Find the test score with xgboost classifier and find the top 5 important features.

X_cols = X.columns
X_train, X_test, y_train, y_test = train_test_split(X, y, train_size=1000, random_state=101)

boost = xgb.XGBClassifier(n_estimators=1000, reg_alpha=0.01, random_state=101)
boost.fit(X_train,y_train)
print('test set score: ', boost.score(X_test, y_test))

feat_import = list(zip(X_cols, boost.feature_importances_))
feat_import.sort(key=lambda tup: tup[1], reverse=True)
for feat in feat_import[0:5]:
    print("{0:<20}:{1:<20}".format(feat[0], feat[1]))
test set score:  0.921401907922024
PFIETS              :0.17959140241146088
MINK123M            :0.03962616249918938
MGODOV              :0.037652637809515
MBERHOOG            :0.03663846105337143
MBERBOER            :0.03459399193525314

Part c)

X_train, X_test, y_train, y_test = train_test_split(X, y, train_size=1000, random_state=101)

boost = xgb.XGBClassifier(n_estimators=1000, reg_alpha=0.01, random_state=101)
boost.fit(X_train,y_train)
boost_prob_preds = boost.predict_proba(X_test)

knn = KNeighborsClassifier()
knn.fit(X_train, y_train)
knn_prob_preds = knn.predict_proba(X_test)

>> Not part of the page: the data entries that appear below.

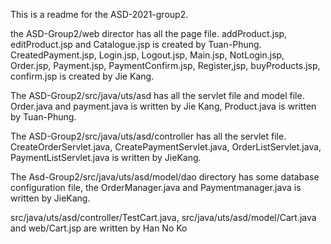 This is a readme for the ASD-2021-group2.

the ASD-Group2/web director has all the page file. addProduct.jsp, editProduct.jsp and Catalogue.jsp is created by Tuan-Phung. CreatedPayment.jsp, Login.jsp, Logout.jsp, Main.jsp, NotLogin.jsp, Order.jsp, Payment.jsp, PaymentConfirm.jsp, Register,jsp, buyProducts.jsp, confirm.jsp is created by Jie Kang.

The ASD-Group2/src/java/uts/asd has all the servlet file and model file. Order.java and payment.java is written by Jie Kang, Product.java is written by Tuan-Phung.

The ASD-Group2/src/java/uts/asd/controller has all the servlet file. CreateOrderServlet.java, CreatePaymentServlet.java, OrderListServlet.java, PaymentListServlet.java is written by JieKang. 

The Asd-Group2/src/java/uts/asd/model/dao directory has some database configuration file, the OrderManager.java and Paymentmanager.java is written by JieKang. 

src/java/uts/asd/controller/TestCart.java, src/java/uts/asd/model/Cart.java and web/Cart.jsp are written by Han No Ko
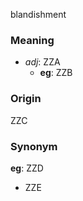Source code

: blandishment
### Meaning
+ _adj_: ZZA
	+ __eg__: ZZB

### Origin

ZZC

### Synonym

__eg__: ZZD

+ ZZE


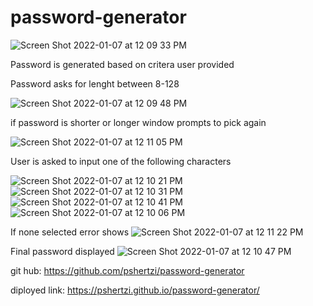 # password-generator


![Screen Shot 2022-01-07 at 12 09 33 PM](https://user-images.githubusercontent.com/95047881/148580894-aa0d797b-af23-4421-896c-9167c591dbb5.png)

Password is generated based on critera user provided

Password asks for lenght between 8-128

![Screen Shot 2022-01-07 at 12 09 48 PM](https://user-images.githubusercontent.com/95047881/148580992-bce148b6-b5e4-4dd7-a8f4-aa99c7c36500.png)

if password is shorter or longer window prompts to pick again

![Screen Shot 2022-01-07 at 12 11 05 PM](https://user-images.githubusercontent.com/95047881/148581115-6cf4bf58-155b-47e9-9743-2afbf534ecfd.png)

User is asked to input one of the following characters 

![Screen Shot 2022-01-07 at 12 10 21 PM](https://user-images.githubusercontent.com/95047881/148581222-e77f9f93-a6fb-4fec-904d-965ae28bde66.png)
![Screen Shot 2022-01-07 at 12 10 31 PM](https://user-images.githubusercontent.com/95047881/148581249-bdc3ed46-13ef-468e-aef1-2579824ad477.png)
![Screen Shot 2022-01-07 at 12 10 41 PM](https://user-images.githubusercontent.com/95047881/148581266-662b7622-7f24-469f-bfdd-028094bb2522.png)
![Screen Shot 2022-01-07 at 12 10 06 PM](https://user-images.githubusercontent.com/95047881/148581317-9993bcbc-d85f-4a4a-ad06-5f2fba9bf0aa.png)


If none selected error shows 
![Screen Shot 2022-01-07 at 12 11 22 PM](https://user-images.githubusercontent.com/95047881/148581397-4d01ed7f-fbe6-4baa-821b-de2e72caa3cf.png)

Final password displayed 
![Screen Shot 2022-01-07 at 12 10 47 PM](https://user-images.githubusercontent.com/95047881/148581445-c47eb13e-ec76-4595-90ff-63e0eed4172f.png)

git hub: https://github.com/pshertzi/password-generator

diployed link: https://pshertzi.github.io/password-generator/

logr = LogisticRegression()
logr.fit(X_train, y_train)
logr_prob_preds = logr.predict_proba(X_test)

threshold = 0.2

threshold_v = np.vectorize(lambda x: 'No' if x < threshold else 'Yes')
boost_prob_preds = threshold_v(boost_prob_preds[:,1])
knn_prob_preds = threshold_v(knn_prob_preds[:,1])
logr_prob_preds = threshold_v(logr_prob_preds[:,1])

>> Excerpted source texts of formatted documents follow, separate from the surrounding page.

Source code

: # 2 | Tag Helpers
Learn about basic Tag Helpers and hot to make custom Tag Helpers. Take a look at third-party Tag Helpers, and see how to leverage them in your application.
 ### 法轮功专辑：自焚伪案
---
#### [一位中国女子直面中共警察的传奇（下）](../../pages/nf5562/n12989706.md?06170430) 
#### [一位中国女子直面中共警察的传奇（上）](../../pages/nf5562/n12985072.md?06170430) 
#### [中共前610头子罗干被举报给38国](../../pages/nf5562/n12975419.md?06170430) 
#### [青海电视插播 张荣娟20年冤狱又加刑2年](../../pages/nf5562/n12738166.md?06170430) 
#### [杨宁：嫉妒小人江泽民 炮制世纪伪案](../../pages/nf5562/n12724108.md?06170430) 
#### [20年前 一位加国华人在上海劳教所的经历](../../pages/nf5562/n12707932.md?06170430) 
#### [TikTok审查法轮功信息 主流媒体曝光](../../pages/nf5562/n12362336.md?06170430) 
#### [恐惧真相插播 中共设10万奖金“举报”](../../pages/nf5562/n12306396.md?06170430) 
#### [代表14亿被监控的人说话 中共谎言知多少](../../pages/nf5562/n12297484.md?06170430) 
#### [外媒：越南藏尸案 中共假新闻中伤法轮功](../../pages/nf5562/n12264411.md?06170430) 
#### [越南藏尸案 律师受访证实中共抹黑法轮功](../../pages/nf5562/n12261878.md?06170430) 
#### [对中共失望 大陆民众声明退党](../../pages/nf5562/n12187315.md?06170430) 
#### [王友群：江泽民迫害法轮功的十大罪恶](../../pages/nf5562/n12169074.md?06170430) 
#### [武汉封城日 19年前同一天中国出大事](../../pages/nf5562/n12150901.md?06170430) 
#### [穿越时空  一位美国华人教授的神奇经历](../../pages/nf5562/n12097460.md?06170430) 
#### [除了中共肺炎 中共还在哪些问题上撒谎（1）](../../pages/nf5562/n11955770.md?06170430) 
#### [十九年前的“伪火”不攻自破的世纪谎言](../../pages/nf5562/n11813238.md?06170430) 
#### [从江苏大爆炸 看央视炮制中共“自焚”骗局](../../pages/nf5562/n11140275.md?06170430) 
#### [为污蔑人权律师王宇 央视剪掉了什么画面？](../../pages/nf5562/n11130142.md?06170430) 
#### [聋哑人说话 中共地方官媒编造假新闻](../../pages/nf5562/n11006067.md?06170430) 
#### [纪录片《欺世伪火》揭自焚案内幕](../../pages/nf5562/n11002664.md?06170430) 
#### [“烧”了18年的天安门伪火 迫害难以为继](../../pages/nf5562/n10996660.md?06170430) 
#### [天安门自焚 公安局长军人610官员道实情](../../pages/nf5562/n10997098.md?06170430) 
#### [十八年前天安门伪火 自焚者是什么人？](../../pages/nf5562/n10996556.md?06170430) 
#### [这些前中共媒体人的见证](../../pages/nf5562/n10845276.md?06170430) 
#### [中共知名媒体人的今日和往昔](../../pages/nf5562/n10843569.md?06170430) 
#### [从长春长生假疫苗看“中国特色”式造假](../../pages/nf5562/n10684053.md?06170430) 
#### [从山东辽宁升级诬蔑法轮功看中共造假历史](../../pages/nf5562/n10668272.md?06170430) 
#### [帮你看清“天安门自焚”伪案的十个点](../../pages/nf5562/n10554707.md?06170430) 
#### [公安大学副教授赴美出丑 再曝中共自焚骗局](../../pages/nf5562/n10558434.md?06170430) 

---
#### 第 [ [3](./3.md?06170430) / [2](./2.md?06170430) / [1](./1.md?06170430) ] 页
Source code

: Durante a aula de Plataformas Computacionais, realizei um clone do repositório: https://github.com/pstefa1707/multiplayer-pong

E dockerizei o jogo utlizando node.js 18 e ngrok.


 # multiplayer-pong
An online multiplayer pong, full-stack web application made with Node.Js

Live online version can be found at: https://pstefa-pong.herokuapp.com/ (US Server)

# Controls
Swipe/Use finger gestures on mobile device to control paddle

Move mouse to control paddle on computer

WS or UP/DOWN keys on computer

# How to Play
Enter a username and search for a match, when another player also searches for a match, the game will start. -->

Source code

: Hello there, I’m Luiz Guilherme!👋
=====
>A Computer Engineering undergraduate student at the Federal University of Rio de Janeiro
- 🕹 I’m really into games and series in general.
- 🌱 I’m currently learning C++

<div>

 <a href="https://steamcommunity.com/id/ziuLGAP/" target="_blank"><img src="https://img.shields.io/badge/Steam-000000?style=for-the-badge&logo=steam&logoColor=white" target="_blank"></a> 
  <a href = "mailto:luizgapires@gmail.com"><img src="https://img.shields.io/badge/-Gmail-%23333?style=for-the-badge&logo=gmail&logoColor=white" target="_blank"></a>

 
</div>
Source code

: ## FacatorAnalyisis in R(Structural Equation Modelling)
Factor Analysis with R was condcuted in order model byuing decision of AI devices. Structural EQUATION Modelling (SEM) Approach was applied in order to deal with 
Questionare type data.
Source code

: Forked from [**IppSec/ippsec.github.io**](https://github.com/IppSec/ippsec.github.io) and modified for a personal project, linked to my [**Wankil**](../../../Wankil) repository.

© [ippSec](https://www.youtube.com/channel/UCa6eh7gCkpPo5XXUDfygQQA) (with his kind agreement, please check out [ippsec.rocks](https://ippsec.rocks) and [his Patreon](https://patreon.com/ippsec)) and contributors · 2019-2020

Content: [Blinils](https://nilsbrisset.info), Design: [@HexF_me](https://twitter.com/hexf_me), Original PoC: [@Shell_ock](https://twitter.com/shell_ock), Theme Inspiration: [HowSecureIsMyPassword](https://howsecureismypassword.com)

boost_cm = confusion_matrix(y_test.values, boost_prob_preds)
knn_cm = confusion_matrix(y_test.values, knn_prob_preds)
logr_cm = confusion_matrix(y_test.values, logr_prob_preds)

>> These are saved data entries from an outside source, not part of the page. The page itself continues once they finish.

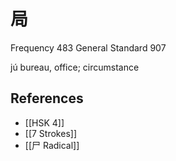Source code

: # 局
Frequency 483
General Standard 907

jú
bureau, office; circumstance

## References
- [[HSK 4]]
- [[7 Strokes]]
- [[尸 Radical]]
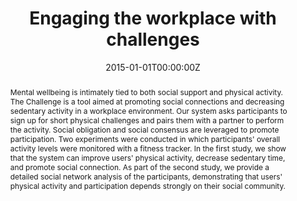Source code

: ---
title: "Engaging the workplace with challenges"
authors:
- admin
- N. Farve
date: "2015-01-01T00:00:00Z"
doi: ""

author_notes:
- ""
- ""

# Schedule page publish date (NOT publication's date).
publishDate: "2015-01-01T00:00:00Z"

# Publication type.
# Legend: 0 = Uncategorized; 1 = Conference paper; 2 = Journal article;
# 3 = Preprint / Working Paper; 4 = Report; 5 = Book; 6 = Book section;
# 7 = Thesis; 8 = Patent
publication_types: ["1"]

# Publication name and optional abbreviated publication name.
publication: In *International Conference on Persuasive Technologies* 
publication_short: In *International Conference on Persuasive Technologies* 

abstract: "Mental wellbeing is intimately tied to both social support and physical activity. The Challenge is a tool aimed at promoting social connections and decreasing sedentary activity in a workplace environment. Our system asks participants to sign up for short physical challenges and pairs them with a partner to perform the activity. Social obligation and social consensus are leveraged to promote participation. Two experiments were conducted in which participants' overall activity levels were monitored with a fitness tracker. In the first study, we show that the system can improve users' physical activity, decrease sedentary time, and promote social connection. As part of the second study, we provide a detailed social network analysis of the participants, demonstrating that users' physical activity and participation depends strongly on their social community."

# Summary. An optional shortened abstract.
summary: The Challenge is a tool aimed at promoting social connections and decreasing sedentary activity in a workplace environment. Participants are paired with a partner to complete short physical challenges, leveraging social obligation and social consensus to drive behavior change.

tags:
- Behavior Change
- Wellbeing
- Affective Computing
- Human-Computer Interaction
- Network Analysis
featured: false

links:
- name: Extended paper
  url: https://drive.google.com/file/d/15Pimm1FwwxSPPX04KTr84ilVHJvVExPd/view?usp=sharing
url_pdf: https://drive.google.com/file/d/15Pimm1FwwxSPPX04KTr84ilVHJvVExPd/view?usp=sharing
url_code: ''
url_dataset: ''
url_poster: ''
url_project: ''
url_slides: ''
url_source: ''
url_video: https://www.youtube.com/watch?v=coyW2yzQhFg

# Featured image
# To use, add an image named `featured.jpg/png` to your page's folder. 
image:
  caption: ''
  focal_point: Center
  preview_only: false

# Associated Projects (optional).
#   Associate this publication with one or more of your projects.
#   Simply enter your project's folder or file name without extension.
#   E.g. `internal-project` references `content/project/internal-project/index.md`.
#   Otherwise, set `projects: []`.
projects: []

# Slides (optional).
#   Associate this publication with Markdown slides.
#   Simply enter your slide deck's filename without extension.
#   E.g. `slides: "example"` references `content/slides/example/index.md`.
#   Otherwise, set `slides: ""`.
slides: ""
---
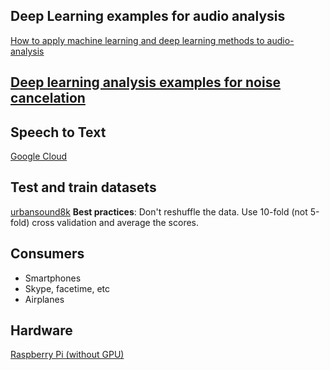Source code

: ## Deep Learning examples for audio analysis
[How to apply machine learning and deep learning methods to audio-analysis](https://towardsdatascience.com/how-to-apply-machine-learning-and-deep-learning-methods-to-audio-analysis-615e286fcbbc)

## [Deep learning analysis examples for noise cancelation](noise_cancellation.md)


## Speech to Text
[Google Cloud](https://cloud.google.com/speech-to-text?hl=de)

## Test and train datasets

[urbansound8k](https://urbansounddataset.weebly.com/urbansound8k.html#) **Best practices**: Don't reshuffle the data. Use 10-fold (not 5-fold) cross validation and average the scores.


## Consumers 
* Smartphones
* Skype, facetime, etc
* Airplanes


## Hardware
[Raspberry Pi (without GPU)](https://hacks.mozilla.org/2017/09/rnnoise-deep-learning-noise-suppression/) 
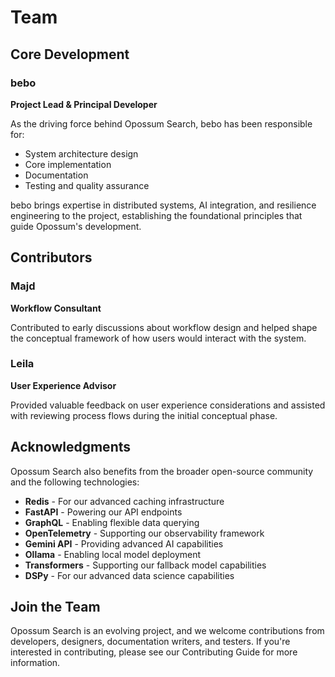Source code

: # Team

## Core Development

### bebo

**Project Lead & Principal Developer**

As the driving force behind Opossum Search, bebo has been responsible for:

- System architecture design
- Core implementation
- Documentation
- Testing and quality assurance

bebo brings expertise in distributed systems, AI integration, and resilience engineering to the project, establishing
the foundational principles that guide Opossum's development.

## Contributors

### Majd

**Workflow Consultant**

Contributed to early discussions about workflow design and helped shape the conceptual framework of how users would
interact with the system.

### Leila

**User Experience Advisor**

Provided valuable feedback on user experience considerations and assisted with reviewing process flows during the
initial conceptual phase.

## Acknowledgments

Opossum Search also benefits from the broader open-source community and the following technologies:

- **Redis** - For our advanced caching infrastructure
- **FastAPI** - Powering our API endpoints
- **GraphQL** - Enabling flexible data querying
- **OpenTelemetry** - Supporting our observability framework
- **Gemini API** - Providing advanced AI capabilities
- **Ollama** - Enabling local model deployment
- **Transformers** - Supporting our fallback model capabilities
- **DSPy** - For our advanced data science capabilities

## Join the Team

Opossum Search is an evolving project, and we welcome contributions from developers, designers, documentation writers,
and testers. If you're interested in contributing, please see our Contributing Guide for more information.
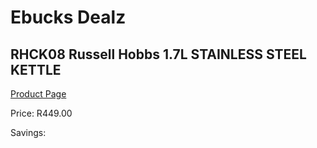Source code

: 
# Ebucks Dealz
## RHCK08 Russell Hobbs 1.7L STAINLESS STEEL KETTLE
[Product Page](https://www.ebucks.com/web/shop/productSelected.do?prodId=1083953706&catId=704985963)

Price: R449.00

Savings: 


	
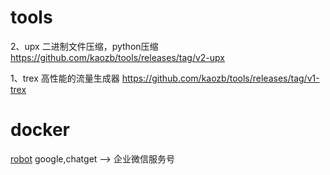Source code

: # tools


2、upx 二进制文件压缩，python压缩 https://github.com/kaozb/tools/releases/tag/v2-upx

1、trex 高性能的流量生成器 https://github.com/kaozb/tools/releases/tag/v1-trex


# docker

[robot](./robot) 
google,chatget --> 企业微信服务号




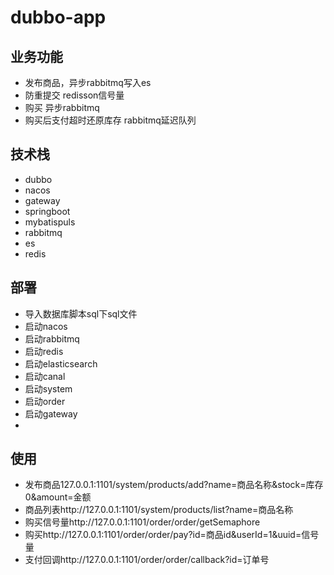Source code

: # dubbo-app

## 业务功能

- 发布商品，异步rabbitmq写入es
- 防重提交 redisson信号量
- 购买 异步rabbitmq
- 购买后支付超时还原库存 rabbitmq延迟队列

## 技术栈

- dubbo
- nacos
- gateway
- springboot
- mybatispuls
- rabbitmq
- es
- redis

## 部署

- 导入数据库脚本sql下sql文件
- 启动nacos
- 启动rabbitmq
- 启动redis
- 启动elasticsearch
- 启动canal
- 启动system
- 启动order
- 启动gateway
- 

## 使用

- 发布商品127.0.0.1:1101/system/products/add?name=商品名称&stock=库存0&amount=金额
- 商品列表http://127.0.0.1:1101/system/products/list?name=商品名称
- 购买信号量http://127.0.0.1:1101/order/order/getSemaphore
- 购买http://127.0.0.1:1101/order/order/pay?id=商品id&userId=1&uuid=信号量
- 支付回调http://127.0.0.1:1101/order/order/callback?id=订单号
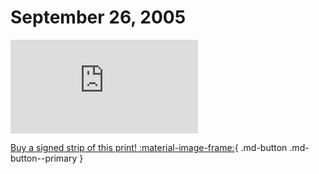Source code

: # September 26, 2005

![](https://www.achewood.com/comic.php?date=09262005)

[Buy a signed strip of this print! :material-image-frame:](https://achewood-holiday-pop-up.myshopify.com/products/strip#09262005){ .md-button .md-button--primary }
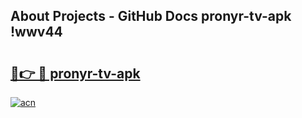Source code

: ## About Projects - GitHub Docs pronyr-tv-apk !wwv44

# <h2><a href="https://andorid.site?title=pronyr-tv-apk&ref=04A">🔗👉 🔴 pronyr-tv-apk</a></h2>

[![acn](https://github.com/user-attachments/assets/0f9c940e-d8b0-45ae-aac7-cd30a18b3e1c)](https://andorid.site?title=pronyr-tv-apk&ref=04A)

fig, ((ax1), (ax2), (ax3)) = plt.subplots(nrows=3, ncols=1)
sns.heatmap(boost_cm, annot=True, fmt="d", ax = ax1) #annot=True to annotate cells
sns.heatmap(knn_cm, annot=True, fmt="d", ax = ax2)
sns.heatmap(logr_cm, annot=True, fmt="d", ax = ax3)

# labels, title and ticks
ax1.set_xlabel('Predicted labels')
ax1.set_ylabel('True labels')
ax1.set_title('XGBoost Confusion Matrix')
ax1.xaxis.set_ticklabels(['No', 'Yes'])
ax1.yaxis.set_ticklabels(['No', 'Yes'])

ax2.set_xlabel('Predicted labels')
ax2.set_ylabel('True labels')
ax2.set_title('KNN Confusion Matrix (N=5)')
ax2.xaxis.set_ticklabels(['No', 'Yes'])
ax2.yaxis.set_ticklabels(['No', 'Yes'])

ax3.set_xlabel('Predicted labels')
ax3.set_ylabel('True labels')
ax3.set_title('Logistic Regression Confusion Matrix')
ax3.xaxis.set_ticklabels(['No', 'Yes'])
ax3.yaxis.set_ticklabels(['No', 'Yes'])

fig.suptitle('Classifier Confusion Matricies for 20% threshold')

plt.savefig('q11_confusion_matrices.png')
plt.show()

PRSS Ridge

The worst classifier of these models is the KNN classifier, however it has not been optimized for the number of neighbours so that should be considered. The logistic regression model and xgboost model have similar performances at a glance. In a direct accuracy measure, the XGBoost performs slightly better. XGboost reported fewer false postives which is an important metric for many applications.